“I don’t think nobody like [Warnock] should be running for damn Senate nowhere, running a camp like that,” Washington said. “He should not be running for government.”
A man who, as a 12-year-old child, attended a camp managed by the Rev. Raphael Warnock is speaking about the abuses he says he suffered at the facility.
Warnock is a candidate for the Senate in Georgia and will face a runoff on January 5th. He has been accused of abusing his wife, spouting communist ideals, racism, hating America, and supporting abortion.
Anthony Washington was an attendee at Camp Farthest Out and told the Washington Free Beacon that he had urine thrown on him. On one occasion, he was forced out of his cabin overnight. At the time, Warnock managed the camp as senior pastor of Maryland’s Douglas Memorial Community Church.
“I just wanted to get the hell away from that camp,” Washington said. “I didn’t want to spend another day there. … That camp was really messed up.”
One night, as punishment for wetting the bed, Washington explained he was locked outside of his cabin.
“I’m like, ‘Hell no, I’m not, it’s cold out there,'” he said. “[The counselors] wouldn’t let me in the house, not at all. … Shut the door to the cabin, lock it.” Washington combined, “It was dark. There wasn’t anything out there but the basketball court. I ain’t never experienced nothing like that. Like, you’re not in a tent, you’re not in nothing. You’re just out, God knows where.”

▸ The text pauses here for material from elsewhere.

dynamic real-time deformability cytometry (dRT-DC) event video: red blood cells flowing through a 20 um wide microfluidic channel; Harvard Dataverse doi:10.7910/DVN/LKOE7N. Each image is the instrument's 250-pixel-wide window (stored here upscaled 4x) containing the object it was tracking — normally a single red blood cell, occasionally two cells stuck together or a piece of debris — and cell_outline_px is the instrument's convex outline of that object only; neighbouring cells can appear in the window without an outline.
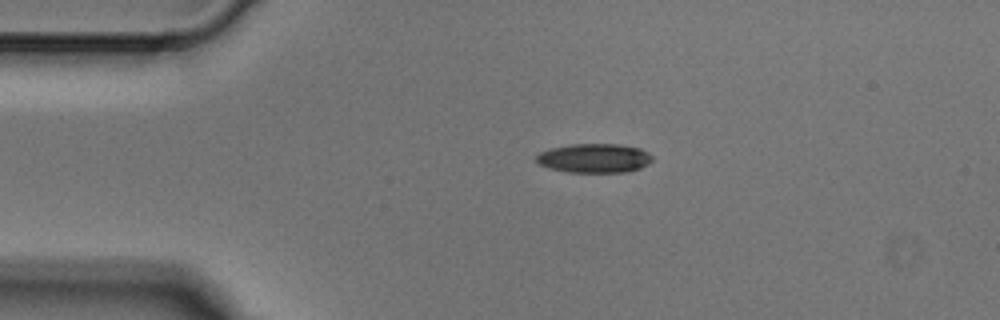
{"species": "Egyptian fruit bat (a non-hibernating species)", "species_latin": "Rousettus aegyptiacus", "temperature_condition": "cold", "stored_images_in_passage": 2, "camera_frame_rate_fps": 3000, "um_per_image_px": 0.085, "animal": {"sex": "male"}, "frame": {"image": 1, "passage_image": 1, "time_ms": 0.0, "image_size_px": [1000, 320], "cell_outline_px": [[652, 160], [648, 164], [640, 168], [628, 172], [568, 172], [548, 168], [540, 164], [536, 160], [536, 156], [540, 152], [552, 148], [568, 144], [620, 144], [640, 148], [648, 152], [652, 156]], "centroid_in_image_um": [50.53, 13.44], "position_along_channel_um": 34.5, "area_um2": 19.77}}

He added that counselors tossed urine on him from a bucket used in place of a bathroom.
“I went through that experience myself,” Washington said. “I don’t even like talking about this shit. That shit happened. … It was like in a bucket. They would keep that shit in a bucket.”
Washington said his mother filed a lawsuit over the claimed 2002 abuse. The matter was later settled outside of court, and there was a large financial compensation.

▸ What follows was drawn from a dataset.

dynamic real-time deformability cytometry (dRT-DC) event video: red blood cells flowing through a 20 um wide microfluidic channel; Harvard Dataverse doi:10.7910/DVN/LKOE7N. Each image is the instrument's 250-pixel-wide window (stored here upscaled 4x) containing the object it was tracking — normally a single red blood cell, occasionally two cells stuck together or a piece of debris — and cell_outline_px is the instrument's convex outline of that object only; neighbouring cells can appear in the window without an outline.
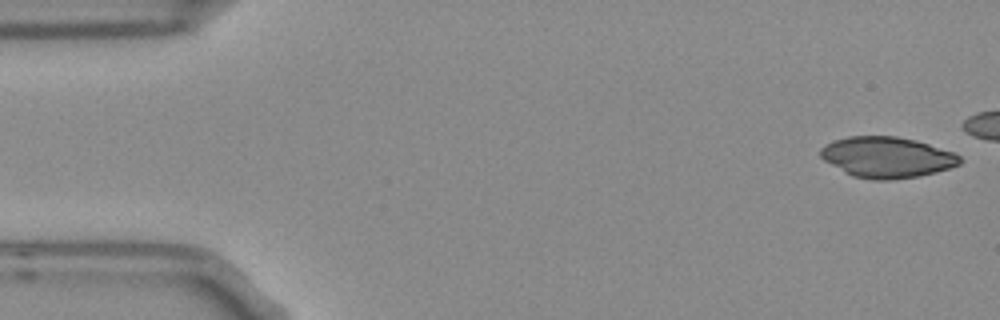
{"species": "Egyptian fruit bat (a non-hibernating species)", "species_latin": "Rousettus aegyptiacus", "temperature_condition": "room temperature", "stored_images_in_passage": 6, "camera_frame_rate_fps": 3000, "um_per_image_px": 0.085, "frame": {"image": 1, "passage_image": 1, "time_ms": 0.0, "image_size_px": [1000, 320], "cell_outline_px": [[964, 160], [960, 164], [936, 172], [916, 176], [888, 180], [872, 180], [852, 176], [844, 172], [824, 160], [820, 156], [820, 148], [824, 144], [832, 140], [848, 136], [896, 136], [916, 140], [956, 152]], "centroid_in_image_um": [75.39, 13.35], "position_along_channel_um": 9.6, "area_um2": 33.41}}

Washington’s sister, a woman named Dominique, confirmed her brother’s story. Both claimed abuse.
In July 2002, Warnock was arrested at the camp after a Maryland state trooper declared he repeatedly interrupted her interviews with counselors while investigating child abuse charges. He was charged with “hindering and obstructing” police. The state prosecutor later dismissed the charges.
In June of the following year, the camp was refused its certificate to operate a youth camp by the Department of Health, explaining it had failed to report at least five child abuse findings by the camp’s director, Brian Carter. Carter eventually resigned.
He will make a good Democrat candidate.